(WORK ITEM)
Go to the line containing "n teilnahmen. Nach" in the records below and print it and every following line exactly, on through the line containing "ald keine Chance", then stop.

(Saved data entries)

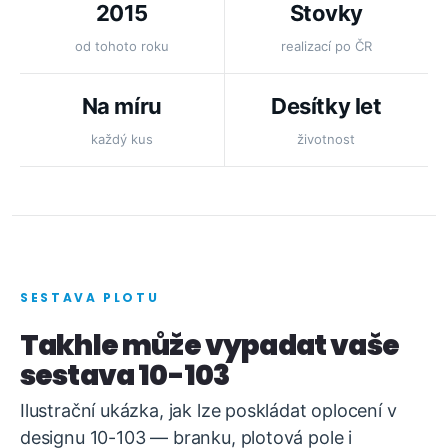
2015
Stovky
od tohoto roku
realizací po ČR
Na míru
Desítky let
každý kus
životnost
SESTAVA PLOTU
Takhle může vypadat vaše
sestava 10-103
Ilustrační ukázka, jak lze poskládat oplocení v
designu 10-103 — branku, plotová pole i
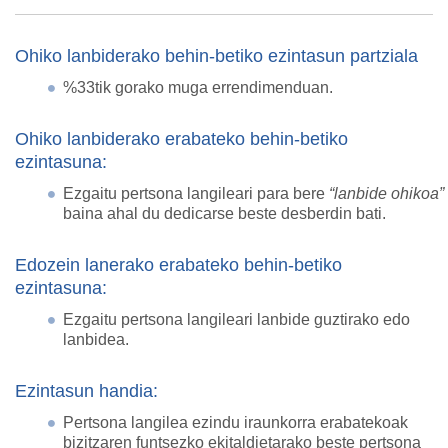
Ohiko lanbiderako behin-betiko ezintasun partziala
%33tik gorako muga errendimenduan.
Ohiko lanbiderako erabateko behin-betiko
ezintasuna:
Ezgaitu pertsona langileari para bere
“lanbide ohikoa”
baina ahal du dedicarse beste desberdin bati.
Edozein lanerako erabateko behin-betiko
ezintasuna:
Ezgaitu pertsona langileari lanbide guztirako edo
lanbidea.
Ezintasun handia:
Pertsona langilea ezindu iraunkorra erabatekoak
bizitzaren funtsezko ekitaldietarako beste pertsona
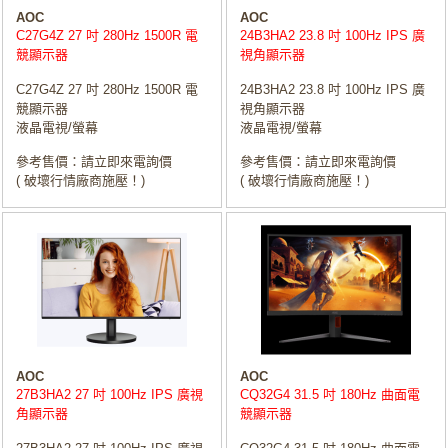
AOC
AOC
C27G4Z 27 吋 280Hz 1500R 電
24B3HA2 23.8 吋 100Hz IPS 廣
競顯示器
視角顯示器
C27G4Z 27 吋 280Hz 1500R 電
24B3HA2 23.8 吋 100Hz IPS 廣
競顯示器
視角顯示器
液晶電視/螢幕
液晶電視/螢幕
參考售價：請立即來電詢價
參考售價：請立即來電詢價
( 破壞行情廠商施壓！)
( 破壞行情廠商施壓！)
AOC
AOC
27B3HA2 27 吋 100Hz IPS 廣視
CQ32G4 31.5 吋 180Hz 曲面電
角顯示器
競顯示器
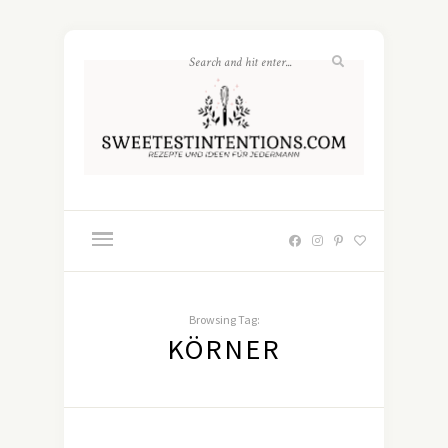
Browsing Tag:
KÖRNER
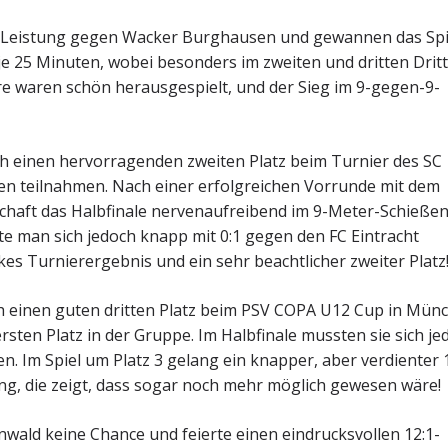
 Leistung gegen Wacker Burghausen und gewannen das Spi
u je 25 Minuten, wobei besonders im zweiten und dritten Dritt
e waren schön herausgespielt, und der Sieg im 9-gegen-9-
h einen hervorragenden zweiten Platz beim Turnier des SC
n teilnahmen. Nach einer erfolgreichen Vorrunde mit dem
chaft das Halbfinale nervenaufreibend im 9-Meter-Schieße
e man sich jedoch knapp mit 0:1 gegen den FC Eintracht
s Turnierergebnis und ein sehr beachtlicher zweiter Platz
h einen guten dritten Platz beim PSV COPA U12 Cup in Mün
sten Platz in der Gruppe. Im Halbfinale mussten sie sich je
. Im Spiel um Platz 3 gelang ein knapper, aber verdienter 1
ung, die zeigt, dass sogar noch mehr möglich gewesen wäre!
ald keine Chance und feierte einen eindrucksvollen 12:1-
* * *
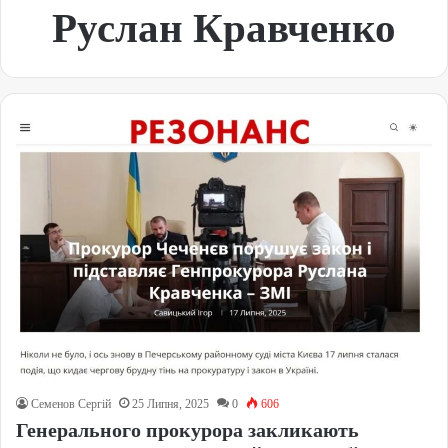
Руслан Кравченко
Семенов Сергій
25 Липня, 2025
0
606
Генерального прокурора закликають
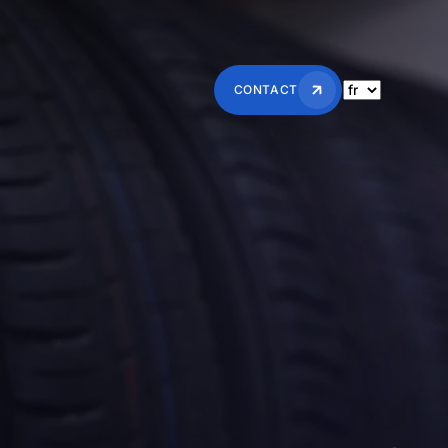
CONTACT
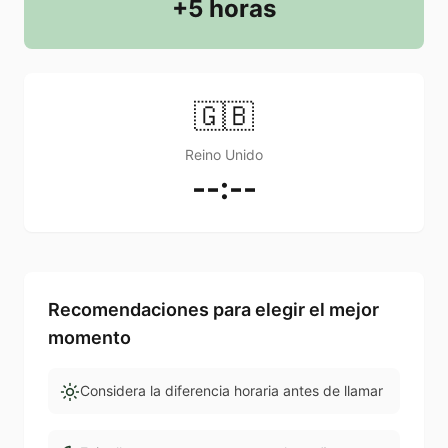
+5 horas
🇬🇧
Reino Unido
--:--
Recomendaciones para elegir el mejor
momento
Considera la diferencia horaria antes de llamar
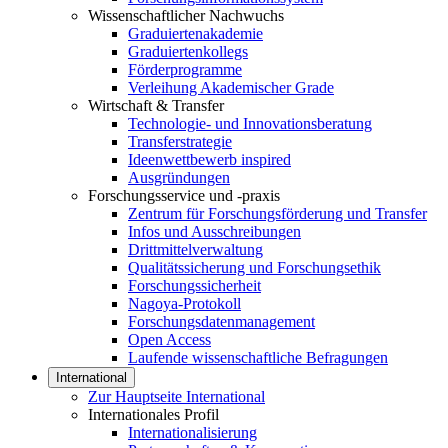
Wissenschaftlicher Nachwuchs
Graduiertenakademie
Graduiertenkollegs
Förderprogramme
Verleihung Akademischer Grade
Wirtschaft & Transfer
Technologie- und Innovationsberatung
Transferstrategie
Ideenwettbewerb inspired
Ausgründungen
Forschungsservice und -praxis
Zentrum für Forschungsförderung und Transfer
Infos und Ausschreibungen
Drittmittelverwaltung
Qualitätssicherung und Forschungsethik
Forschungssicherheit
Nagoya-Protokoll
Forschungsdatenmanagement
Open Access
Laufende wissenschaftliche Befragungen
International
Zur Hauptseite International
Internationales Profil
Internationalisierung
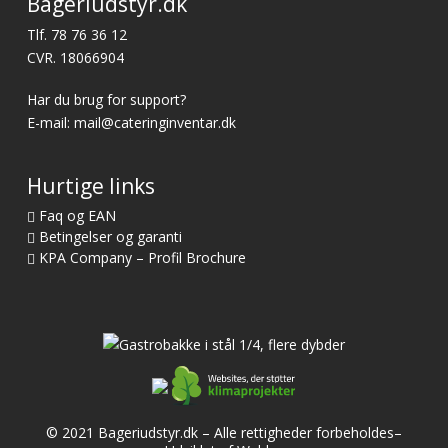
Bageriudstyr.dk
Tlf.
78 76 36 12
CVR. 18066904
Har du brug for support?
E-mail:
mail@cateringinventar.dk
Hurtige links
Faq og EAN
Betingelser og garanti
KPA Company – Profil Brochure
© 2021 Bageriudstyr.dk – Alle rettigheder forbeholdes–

(TASK OUTPUT)
n teilnahmen. Nach einer erfolgreichen Vorrunde mit dem
chaft das Halbfinale nervenaufreibend im 9-Meter-Schieße
e man sich jedoch knapp mit 0:1 gegen den FC Eintracht
s Turnierergebnis und ein sehr beachtlicher zweiter Platz
h einen guten dritten Platz beim PSV COPA U12 Cup in Mün
sten Platz in der Gruppe. Im Halbfinale mussten sie sich je
. Im Spiel um Platz 3 gelang ein knapper, aber verdienter 1
ung, die zeigt, dass sogar noch mehr möglich gewesen wäre!
ald keine Chance und feierte einen eindrucksvollen 12:1-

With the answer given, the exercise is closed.